Human Services Secretary Ted Dallas discusses new effort to combat opiod epidemic Some $630 million a year in Medicaid funding goes toward combating the heroin and opioid epidemic in Pennsylvania but the results don't show it making much of a difference, said Human Services Secretary Ted Dallas.
Four out of every five Medicaid recipients with substance abuse addictions are not in treatment even after they overdose, he said. So Gov. Tom Wolf's administration believes it's time to try something different.
That's what the proposed Centers of Excellence, as the administration is calling them, are about. They are places that will provide a more comprehensive, team-based form of treatment for addicts.
Wolf wants to establish 50 of these centers across the state over the next year to treat more than 11,000 people with addictions.
Wolf's budget is proposing more than $34.2 million to fund the centers or "health homes" as they are sometimes called, which will be supplemented with $16 million in federal dollars.
"Rather than just treating the addiction, we're treating the entire person," Dallas said at a Wednesday briefing with reporters. "That gives people the best chance they have to beat their addiction."

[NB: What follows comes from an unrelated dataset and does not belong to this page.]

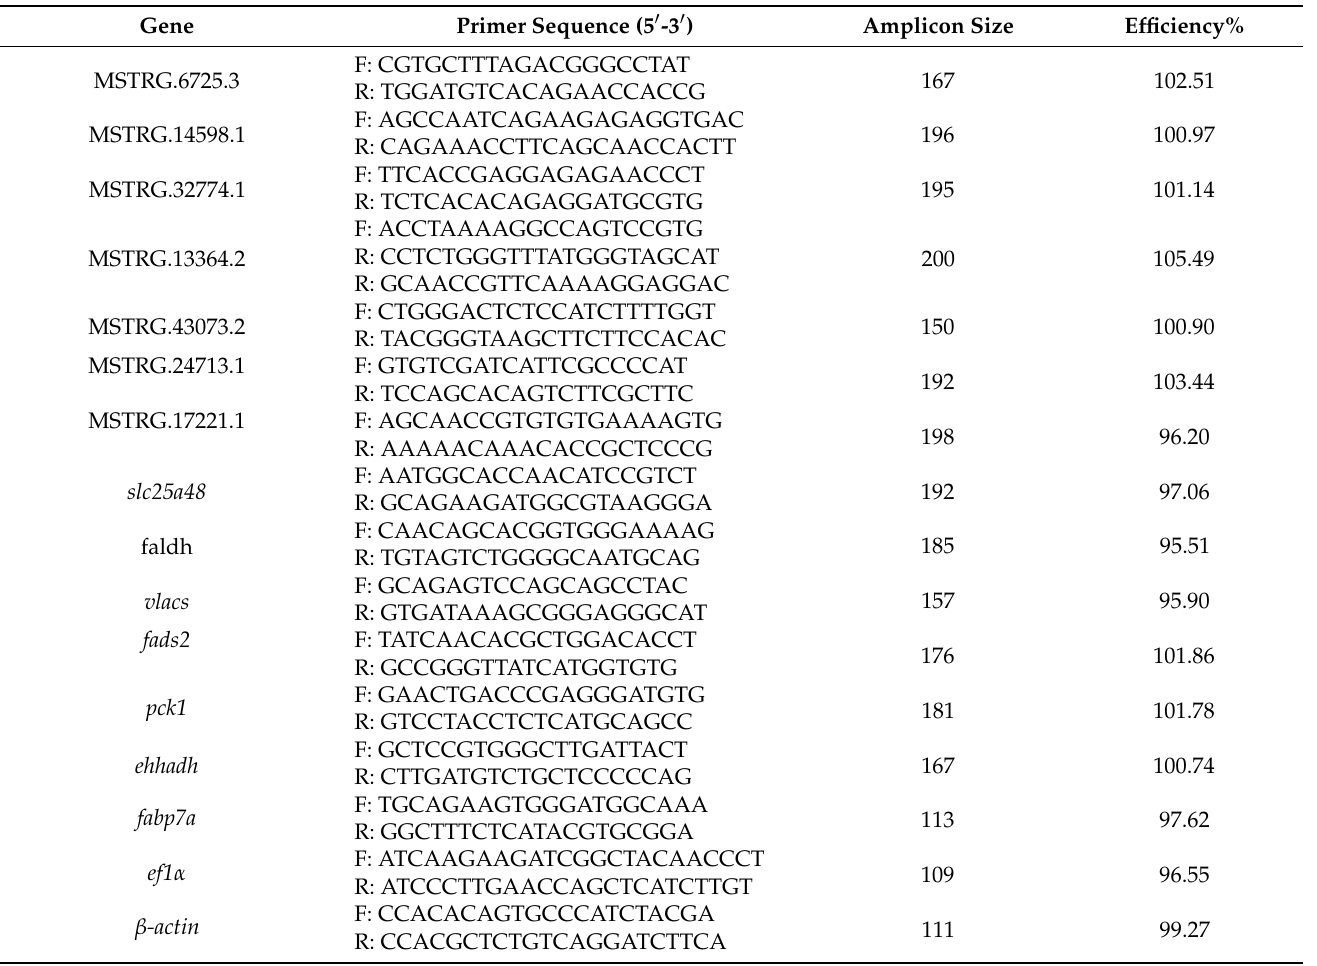
Table 1. Primer sequences used for qRT-PCR of DE-mRNAs and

He explained too often the treatment that a person with a substance abuse disorder receives is strictly for their drug addiction.
The Department of Human Services solicited applications from providers interested in becoming one of the 50 Centers of Excellence to provide that level of treatment. It received 116 applications by the deadline, department spokeswoman Rachel Kostelac said.
A House hearing on privately funded recovery houses held in April shone the light on issues that have arisen at some of these facilities including overcrowding, problems with neighbors and being a magnet for drug dealers. However, Dallas said what his department is proposing is different. The centers are unlikely to be residential facilities but rather ones that provide care on an outpatient basis, he said.
Dallas pointed out that this treatment approach has been tried in other places and proven successful. One example the department pointed to is CleanSlate in Massachusetts. CleanSlate, as Kostelac described it, is a doctor-led office practice, providing medication-assisted treatment for a variety of addictions.